Petrol engine cars are the most common car available.  They are generally cheaper than their diesel or alternative fuel counterparts to buy.  Petrol-powered cars release carbon dioxide into the atmosphere and burn non-renewable energy sources.  We all know this is bad for the environment but there are some petrol cars which are less harmful (greener) than others.

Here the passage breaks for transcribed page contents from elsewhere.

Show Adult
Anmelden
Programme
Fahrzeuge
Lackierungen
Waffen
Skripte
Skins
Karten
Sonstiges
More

The most efficient petrol cars return the best miles per gallon (mpg) of fuel and therefore produce the lowest CO2 emissions.  These are usually the smaller super mini’s as they are lighter and therefore have smaller engines.  These cars are usually the cheapest Green Cars to buy and running costs are low.  Concessions are made with lower road tax rates for producing less harmful emissions and they are usually cheaper to insure and you will notice savings on fuel because of their efficiency.

Diesel Cars

Diesel car sales are on the rise in the UK as consumers are more cost-conscious and demand more efficient vehicles.  Across Europe, diesel sales amount to nearly half of all new vehicles sold.  Diesels operate on average 30% more fuel-efficient than petrol-powered vehicles by using higher compression ratios and higher combustion temperatures.

Diesel still release carbon dioxide into the atmosphere and is a non-renewable energy sources but this is usually less so than in petrol cars.  However other compounds such as nitrous oxides and particulate matter are released which have harmful effects on the ozone and humans.

You may think then diesel cars are not so green then but they certainly can be greener and buying the most efficient in terms of good miles per gallon (mpg) of fuel and the lowest CO2 emissions will help the environment.